DATA -
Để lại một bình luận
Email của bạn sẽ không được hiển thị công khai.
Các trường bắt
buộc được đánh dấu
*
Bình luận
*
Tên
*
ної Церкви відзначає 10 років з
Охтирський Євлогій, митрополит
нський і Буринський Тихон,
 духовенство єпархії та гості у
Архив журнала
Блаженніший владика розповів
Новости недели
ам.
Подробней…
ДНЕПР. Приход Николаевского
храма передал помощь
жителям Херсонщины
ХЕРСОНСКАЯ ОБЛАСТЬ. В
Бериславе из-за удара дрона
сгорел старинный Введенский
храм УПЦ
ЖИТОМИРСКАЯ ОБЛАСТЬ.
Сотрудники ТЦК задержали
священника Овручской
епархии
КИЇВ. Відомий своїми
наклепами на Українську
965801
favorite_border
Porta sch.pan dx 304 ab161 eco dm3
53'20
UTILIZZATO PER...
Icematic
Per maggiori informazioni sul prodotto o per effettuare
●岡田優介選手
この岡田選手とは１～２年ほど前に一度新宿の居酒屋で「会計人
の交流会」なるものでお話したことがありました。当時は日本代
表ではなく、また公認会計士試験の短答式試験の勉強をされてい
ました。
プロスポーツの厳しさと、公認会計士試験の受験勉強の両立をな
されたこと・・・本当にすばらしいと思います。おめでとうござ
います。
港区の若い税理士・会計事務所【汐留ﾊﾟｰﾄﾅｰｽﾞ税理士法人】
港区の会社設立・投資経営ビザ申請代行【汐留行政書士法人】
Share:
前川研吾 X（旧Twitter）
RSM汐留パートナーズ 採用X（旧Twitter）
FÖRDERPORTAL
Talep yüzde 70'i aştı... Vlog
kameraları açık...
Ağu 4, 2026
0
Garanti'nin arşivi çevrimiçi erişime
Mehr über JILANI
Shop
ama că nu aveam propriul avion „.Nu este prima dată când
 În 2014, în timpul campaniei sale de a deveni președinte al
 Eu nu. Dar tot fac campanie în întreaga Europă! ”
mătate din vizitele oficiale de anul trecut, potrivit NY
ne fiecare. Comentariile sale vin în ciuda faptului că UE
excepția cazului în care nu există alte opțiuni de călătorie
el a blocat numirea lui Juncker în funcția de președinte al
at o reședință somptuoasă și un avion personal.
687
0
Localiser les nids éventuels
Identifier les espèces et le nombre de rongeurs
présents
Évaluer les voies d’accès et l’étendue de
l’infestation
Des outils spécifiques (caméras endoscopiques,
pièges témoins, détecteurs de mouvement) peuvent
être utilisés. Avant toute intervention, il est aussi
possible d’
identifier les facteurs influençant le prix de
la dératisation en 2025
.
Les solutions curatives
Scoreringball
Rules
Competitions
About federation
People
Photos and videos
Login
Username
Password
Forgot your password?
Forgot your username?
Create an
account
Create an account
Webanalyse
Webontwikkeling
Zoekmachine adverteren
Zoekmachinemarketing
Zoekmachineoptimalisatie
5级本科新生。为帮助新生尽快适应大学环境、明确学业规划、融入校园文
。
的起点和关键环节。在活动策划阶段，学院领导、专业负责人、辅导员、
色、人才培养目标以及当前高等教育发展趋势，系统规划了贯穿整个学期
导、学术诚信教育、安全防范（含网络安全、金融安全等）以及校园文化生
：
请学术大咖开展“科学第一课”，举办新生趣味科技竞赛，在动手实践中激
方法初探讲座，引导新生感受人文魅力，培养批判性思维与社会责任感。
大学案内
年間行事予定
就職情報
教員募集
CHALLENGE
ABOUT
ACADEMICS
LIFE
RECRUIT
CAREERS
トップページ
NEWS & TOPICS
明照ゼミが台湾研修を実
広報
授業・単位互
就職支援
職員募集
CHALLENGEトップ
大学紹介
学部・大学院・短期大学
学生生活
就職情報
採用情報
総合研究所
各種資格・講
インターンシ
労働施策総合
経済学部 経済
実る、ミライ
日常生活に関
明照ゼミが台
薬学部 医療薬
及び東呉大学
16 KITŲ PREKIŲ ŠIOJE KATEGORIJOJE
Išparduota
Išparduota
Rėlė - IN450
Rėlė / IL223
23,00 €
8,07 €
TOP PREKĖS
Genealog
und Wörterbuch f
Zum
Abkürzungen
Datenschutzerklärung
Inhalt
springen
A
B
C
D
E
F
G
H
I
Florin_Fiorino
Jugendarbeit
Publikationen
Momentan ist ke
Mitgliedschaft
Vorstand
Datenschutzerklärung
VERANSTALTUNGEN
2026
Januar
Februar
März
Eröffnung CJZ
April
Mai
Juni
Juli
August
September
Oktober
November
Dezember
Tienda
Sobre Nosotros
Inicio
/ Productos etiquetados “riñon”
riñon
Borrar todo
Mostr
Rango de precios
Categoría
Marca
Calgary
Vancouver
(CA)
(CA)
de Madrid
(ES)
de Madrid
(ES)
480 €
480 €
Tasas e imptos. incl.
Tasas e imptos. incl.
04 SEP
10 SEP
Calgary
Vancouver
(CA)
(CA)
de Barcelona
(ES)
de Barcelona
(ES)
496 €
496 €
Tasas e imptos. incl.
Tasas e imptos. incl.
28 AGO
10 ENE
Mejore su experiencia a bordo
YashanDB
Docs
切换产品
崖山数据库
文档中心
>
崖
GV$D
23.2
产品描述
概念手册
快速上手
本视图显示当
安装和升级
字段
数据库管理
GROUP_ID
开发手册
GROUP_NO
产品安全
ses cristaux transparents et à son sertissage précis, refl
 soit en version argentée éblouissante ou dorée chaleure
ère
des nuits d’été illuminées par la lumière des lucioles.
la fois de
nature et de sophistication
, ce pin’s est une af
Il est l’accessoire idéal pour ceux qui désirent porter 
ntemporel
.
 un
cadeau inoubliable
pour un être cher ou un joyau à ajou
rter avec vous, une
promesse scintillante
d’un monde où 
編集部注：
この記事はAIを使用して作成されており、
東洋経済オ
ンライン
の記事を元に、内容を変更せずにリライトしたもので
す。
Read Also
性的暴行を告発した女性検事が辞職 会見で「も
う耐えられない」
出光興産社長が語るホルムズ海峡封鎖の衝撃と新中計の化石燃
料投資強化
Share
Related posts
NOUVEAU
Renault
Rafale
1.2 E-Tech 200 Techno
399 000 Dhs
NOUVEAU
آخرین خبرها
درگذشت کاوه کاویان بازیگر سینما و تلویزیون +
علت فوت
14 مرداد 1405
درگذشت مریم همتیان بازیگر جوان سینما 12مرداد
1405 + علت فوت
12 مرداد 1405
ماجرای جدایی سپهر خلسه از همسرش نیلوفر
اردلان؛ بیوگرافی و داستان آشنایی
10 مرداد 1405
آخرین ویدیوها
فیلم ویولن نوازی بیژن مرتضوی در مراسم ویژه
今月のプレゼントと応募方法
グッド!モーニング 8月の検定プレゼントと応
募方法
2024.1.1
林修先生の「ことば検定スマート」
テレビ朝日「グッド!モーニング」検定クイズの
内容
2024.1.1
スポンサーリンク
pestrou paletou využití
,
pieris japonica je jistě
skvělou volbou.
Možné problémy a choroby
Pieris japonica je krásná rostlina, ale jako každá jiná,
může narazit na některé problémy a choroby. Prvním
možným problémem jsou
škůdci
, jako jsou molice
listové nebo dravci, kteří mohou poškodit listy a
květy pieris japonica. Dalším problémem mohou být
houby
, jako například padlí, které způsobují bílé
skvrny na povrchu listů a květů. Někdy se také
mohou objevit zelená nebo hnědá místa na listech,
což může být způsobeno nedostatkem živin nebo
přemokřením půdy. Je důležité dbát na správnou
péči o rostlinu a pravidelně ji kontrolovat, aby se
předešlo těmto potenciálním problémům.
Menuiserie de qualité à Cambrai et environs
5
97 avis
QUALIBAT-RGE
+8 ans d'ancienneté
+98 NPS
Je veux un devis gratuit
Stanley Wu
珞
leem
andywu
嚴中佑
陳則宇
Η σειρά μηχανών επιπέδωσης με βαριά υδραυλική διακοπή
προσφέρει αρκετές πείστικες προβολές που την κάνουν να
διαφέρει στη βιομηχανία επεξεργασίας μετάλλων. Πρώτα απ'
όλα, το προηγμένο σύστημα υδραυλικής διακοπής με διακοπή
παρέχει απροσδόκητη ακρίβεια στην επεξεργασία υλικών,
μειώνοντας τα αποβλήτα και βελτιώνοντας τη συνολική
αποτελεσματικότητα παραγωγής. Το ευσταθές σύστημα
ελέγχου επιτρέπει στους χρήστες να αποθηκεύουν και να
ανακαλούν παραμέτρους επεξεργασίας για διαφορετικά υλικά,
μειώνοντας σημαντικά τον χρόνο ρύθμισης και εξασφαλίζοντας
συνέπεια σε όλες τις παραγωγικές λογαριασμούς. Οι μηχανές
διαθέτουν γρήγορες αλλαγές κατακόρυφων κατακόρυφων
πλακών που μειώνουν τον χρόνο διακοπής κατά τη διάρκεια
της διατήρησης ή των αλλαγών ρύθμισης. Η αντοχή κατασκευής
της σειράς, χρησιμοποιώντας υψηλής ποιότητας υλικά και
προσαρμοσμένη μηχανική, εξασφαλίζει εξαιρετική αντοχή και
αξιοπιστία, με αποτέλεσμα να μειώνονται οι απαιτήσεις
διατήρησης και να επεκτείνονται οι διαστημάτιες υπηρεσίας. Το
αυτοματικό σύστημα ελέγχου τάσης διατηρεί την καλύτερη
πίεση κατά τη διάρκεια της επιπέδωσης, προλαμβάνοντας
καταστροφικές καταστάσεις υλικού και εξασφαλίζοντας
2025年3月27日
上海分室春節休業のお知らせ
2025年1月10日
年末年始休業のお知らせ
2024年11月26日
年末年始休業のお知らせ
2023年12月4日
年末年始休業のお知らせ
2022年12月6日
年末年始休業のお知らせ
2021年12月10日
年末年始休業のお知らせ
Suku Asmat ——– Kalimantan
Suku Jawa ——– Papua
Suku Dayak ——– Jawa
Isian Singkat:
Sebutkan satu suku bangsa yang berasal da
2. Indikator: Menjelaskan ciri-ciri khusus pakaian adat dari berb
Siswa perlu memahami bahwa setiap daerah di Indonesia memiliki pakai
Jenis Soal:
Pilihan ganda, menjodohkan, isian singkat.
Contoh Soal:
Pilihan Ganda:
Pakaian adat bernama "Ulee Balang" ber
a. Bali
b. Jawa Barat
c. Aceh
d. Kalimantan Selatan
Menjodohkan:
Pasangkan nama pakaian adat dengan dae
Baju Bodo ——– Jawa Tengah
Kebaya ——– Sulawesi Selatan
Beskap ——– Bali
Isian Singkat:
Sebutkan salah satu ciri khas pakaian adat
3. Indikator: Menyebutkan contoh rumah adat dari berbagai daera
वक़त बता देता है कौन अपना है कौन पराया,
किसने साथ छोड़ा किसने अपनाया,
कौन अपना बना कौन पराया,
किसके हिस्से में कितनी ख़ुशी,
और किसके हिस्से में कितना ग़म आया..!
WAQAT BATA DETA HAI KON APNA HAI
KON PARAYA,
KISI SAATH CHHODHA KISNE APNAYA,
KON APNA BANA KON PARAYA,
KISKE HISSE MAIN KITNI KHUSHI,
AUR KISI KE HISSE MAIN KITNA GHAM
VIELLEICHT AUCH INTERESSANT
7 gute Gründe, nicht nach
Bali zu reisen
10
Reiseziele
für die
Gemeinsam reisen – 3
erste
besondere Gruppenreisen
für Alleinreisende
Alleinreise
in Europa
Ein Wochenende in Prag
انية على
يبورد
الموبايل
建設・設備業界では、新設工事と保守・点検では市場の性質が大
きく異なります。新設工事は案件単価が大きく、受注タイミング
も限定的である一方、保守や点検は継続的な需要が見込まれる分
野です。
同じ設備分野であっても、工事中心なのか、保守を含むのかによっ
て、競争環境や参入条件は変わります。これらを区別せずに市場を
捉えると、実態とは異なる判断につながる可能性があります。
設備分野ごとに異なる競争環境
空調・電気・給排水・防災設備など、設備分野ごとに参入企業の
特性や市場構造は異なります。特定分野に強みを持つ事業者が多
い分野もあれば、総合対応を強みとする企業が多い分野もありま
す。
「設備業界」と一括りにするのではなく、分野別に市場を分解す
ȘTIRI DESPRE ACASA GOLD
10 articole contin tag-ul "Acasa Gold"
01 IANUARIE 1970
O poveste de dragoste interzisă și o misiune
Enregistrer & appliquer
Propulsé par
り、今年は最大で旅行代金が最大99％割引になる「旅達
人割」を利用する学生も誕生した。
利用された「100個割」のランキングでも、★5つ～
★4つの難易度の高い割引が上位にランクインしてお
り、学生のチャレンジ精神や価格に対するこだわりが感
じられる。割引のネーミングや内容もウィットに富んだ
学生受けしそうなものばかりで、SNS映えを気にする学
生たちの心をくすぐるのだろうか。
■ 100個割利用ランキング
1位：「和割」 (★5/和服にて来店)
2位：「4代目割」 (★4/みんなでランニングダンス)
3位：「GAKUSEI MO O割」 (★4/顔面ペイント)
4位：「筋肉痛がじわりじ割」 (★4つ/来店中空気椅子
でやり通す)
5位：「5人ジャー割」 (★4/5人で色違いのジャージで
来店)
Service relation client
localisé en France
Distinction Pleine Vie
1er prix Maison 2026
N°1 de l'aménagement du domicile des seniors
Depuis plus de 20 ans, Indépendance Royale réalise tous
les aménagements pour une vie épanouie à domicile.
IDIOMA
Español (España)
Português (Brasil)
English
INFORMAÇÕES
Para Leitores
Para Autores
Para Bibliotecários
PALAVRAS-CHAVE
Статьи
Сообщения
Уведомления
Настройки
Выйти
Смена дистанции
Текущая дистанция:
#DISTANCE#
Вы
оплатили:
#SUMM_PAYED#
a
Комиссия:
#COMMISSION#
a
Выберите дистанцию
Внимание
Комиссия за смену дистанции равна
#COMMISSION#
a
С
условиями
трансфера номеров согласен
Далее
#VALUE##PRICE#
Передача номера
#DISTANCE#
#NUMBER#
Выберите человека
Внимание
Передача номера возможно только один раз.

EXERCISE - Please state how many lines in the records above contain the word "může", with case counting, and reply with only that number.

WRITTEN RESPONSE - 2